Ф.Г. Раневская. Москва, 1970-е. Фотография публикуется с разрешения Государственного центрального театрального музея имени А.А. Бахрушина


Раневская Ф.Г. в роли матери Мотылькова, Ольшевская Н.Г. в роли Наташи Мотыльковой. «Слава». Москва, Центральный театр Красной армии, 1936–1937 гг.
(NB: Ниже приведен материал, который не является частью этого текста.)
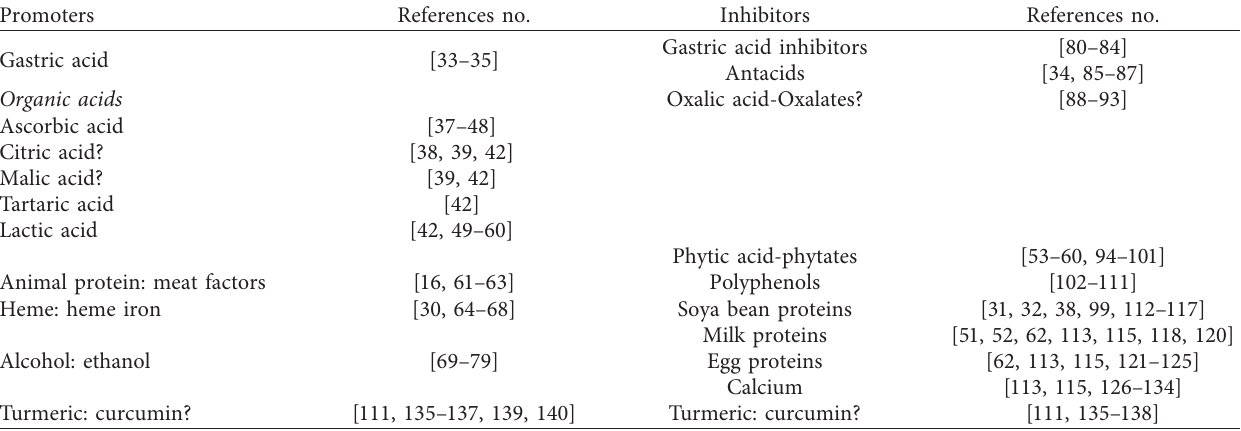
Table 1: Promoters and inhibitors of iron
Фотография публикуется с разрешения Государственного центрального театрального музея имени А.А. Бахрушина


Сохранилась фотографическая карточка, на которой Фаина Раневская и Софья Парнок сидят, обнявшись, и смотрят в объектив фотокамеры.

Что стоит за их улыбками, за их склоненными друг к другу головами нам неизвестно, также неизвестны и обстоятельства, при которых была сделана эта карточка.
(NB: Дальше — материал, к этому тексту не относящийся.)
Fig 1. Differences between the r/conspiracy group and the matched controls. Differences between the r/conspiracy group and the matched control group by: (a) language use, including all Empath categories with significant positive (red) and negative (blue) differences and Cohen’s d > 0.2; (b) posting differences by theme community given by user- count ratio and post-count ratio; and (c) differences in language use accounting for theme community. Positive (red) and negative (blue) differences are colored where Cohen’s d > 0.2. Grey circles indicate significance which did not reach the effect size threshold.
Известно лишь стихотворение, посвященное Софией Яковлевной Фанни Фельдман:

Я тебе прощаю все грехи,
Не прощаю только этих двух:
Про себя читаешь ты стихи,
А целуешь вслух.
Веселись, греши и хорошей,
Только помни мой родительский наказ —
Поцелуй, мой друг, не для ушей,
Музыка, мой ангел, не для глаз.

Чтение стихов про себя сродни тому преступлению, что совершила Фанни на феодосийской набережной, подняв на смех несуразную косую девицу, которая читала свои не менее несуразные и косые вирши. Да, за подобное преступление, оно же прегрешение, не было прощения, и следовало суровое наказание – это знал всякий поэт. Другое дело, что Раневская не была поэтом, она была актрисой и восхищалась Пушкиным (Маяковским) в первую очередь за их артистизм, за раз и навсегда безукоризненно выбранную интонацию, при которой любое написанное ими слово превращалось в перл.
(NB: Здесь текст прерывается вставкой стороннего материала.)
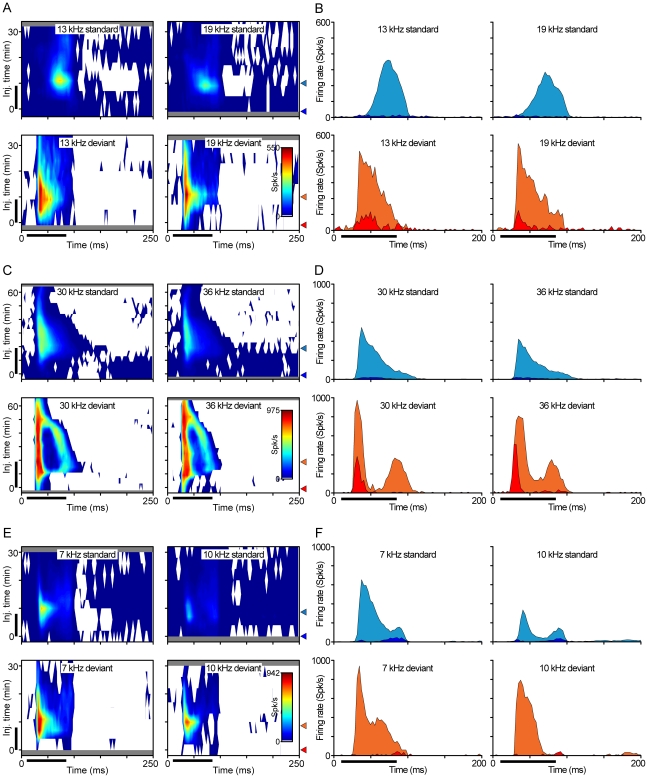
Effect of gabazine on response patterns.(A, C, E) Evolution of the response pattern (abscissa) during the course of the experiment (ordinate), for 3 representative neurons. Each contour plot shows the response of the neuron (color-coded, see scale) for each of the stimuli (columns) and each of the probability conditions (standard, top row; deviant, lower row). The horizontal black bar indicates the duration of the stimulus, while the vertical black bar indicates the application of gabazine. Note that the responses are very similar between frequencies, while they differ depending on the probability of the stimulus. The grey areas in the plots relate to the times when there is no data available for the corresponding frequency and probability, due to the stimulation sequence. (B, D, F) Representative PSTHs (filled areas) for each of the stimuli (columns) and probability conditions (standard, top row; deviant, lower row), before (blue, standard; orange, deviant) and during the application of gabazine (light blue, standard; light red, deviant). The approximate times of these histograms are indicated by triangles on the right of each set of contour plots. Bin size of the PSTHs is 3 ms.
Впоследствии София Яковлевна Парнок напишет: «Мы последний цвет, распустившийся под солнцем Пушкина, последние, на ком играет его прощальный луч, последние хранители высокой, ныне отживающей традиции. С нами отмирает, конечно, не поэзия как художественное творчество, а пушкинский период ее, то есть поэзия как духовный подвиг…».

Подвиг во имя поэзии, во имя ушедшей любви – в этом ни у Цветаевой, ни у Парнок не было ни капли позы или наигрыша, это было добровольное и осознанное мученичество, самоистязание, самокопание. Впрочем, «многие без этого счастливо живут, да и кто сказал, что самокопание что-то даст окромя безумия», – язвительно замечает в своих «Записках из подполья» Федор Михайлович и добавляет, – да, «я человек больной… Я злой человек. Непривлекательный я человек. Я думаю, что у меня болит печень. Впрочем, я ни шиша не смыслю в моей болезни и не знаю наверно, что у меня болит. Я не лечусь и никогда не лечился, хотя медицину и докторов уважаю… Я уже давно так живу – лет двадцать».